# Your objective
Could you write out, exactly, every line from the top of the data through the line holding "## Wrapping Up"? Omit the pictures.

BEGIN Source data

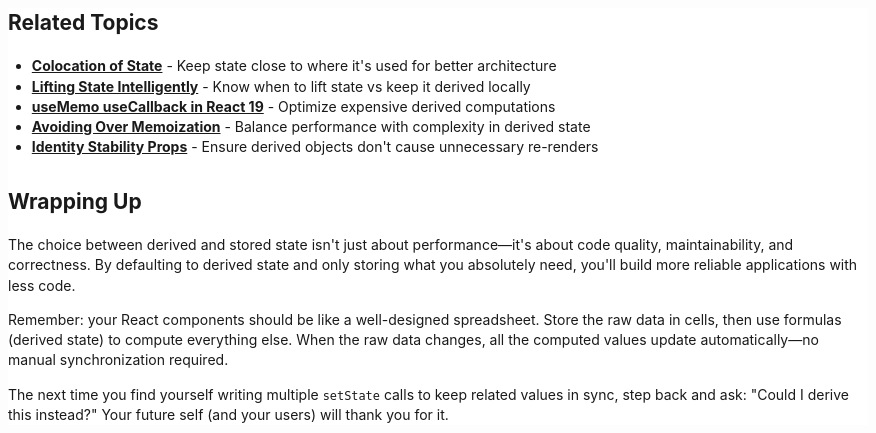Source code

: ## Related Topics

- **[Colocation of State](./colocation-of-state.md)** - Keep state close to where it's used for better architecture
- **[Lifting State Intelligently](./lifting-state-intelligently.md)** - Know when to lift state vs keep it derived locally
- **[useMemo useCallback in React 19](./usememo-usecallback-in-react-19.md)** - Optimize expensive derived computations
- **[Avoiding Over Memoization](./avoiding-over-memoization.md)** - Balance performance with complexity in derived state
- **[Identity Stability Props](./identity-stability-props.md)** - Ensure derived objects don't cause unnecessary re-renders

## Wrapping Up

The choice between derived and stored state isn't just about performance—it's about code quality, maintainability, and correctness. By defaulting to derived state and only storing what you absolutely need, you'll build more reliable applications with less code.

Remember: your React components should be like a well-designed spreadsheet. Store the raw data in cells, then use formulas (derived state) to compute everything else. When the raw data changes, all the computed values update automatically—no manual synchronization required.

The next time you find yourself writing multiple `setState` calls to keep related values in sync, step back and ask: "Could I derive this instead?" Your future self (and your users) will thank you for it.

END Source data

# Response area
Source code

: ## Related Topics

- **[Colocation of State](./colocation-of-state.md)** - Keep state close to where it's used for better architecture
- **[Lifting State Intelligently](./lifting-state-intelligently.md)** - Know when to lift state vs keep it derived locally
- **[useMemo useCallback in React 19](./usememo-usecallback-in-react-19.md)** - Optimize expensive derived computations
- **[Avoiding Over Memoization](./avoiding-over-memoization.md)** - Balance performance with complexity in derived state
- **[Identity Stability Props](./identity-stability-props.md)** - Ensure derived objects don't cause unnecessary re-renders

## Wrapping Up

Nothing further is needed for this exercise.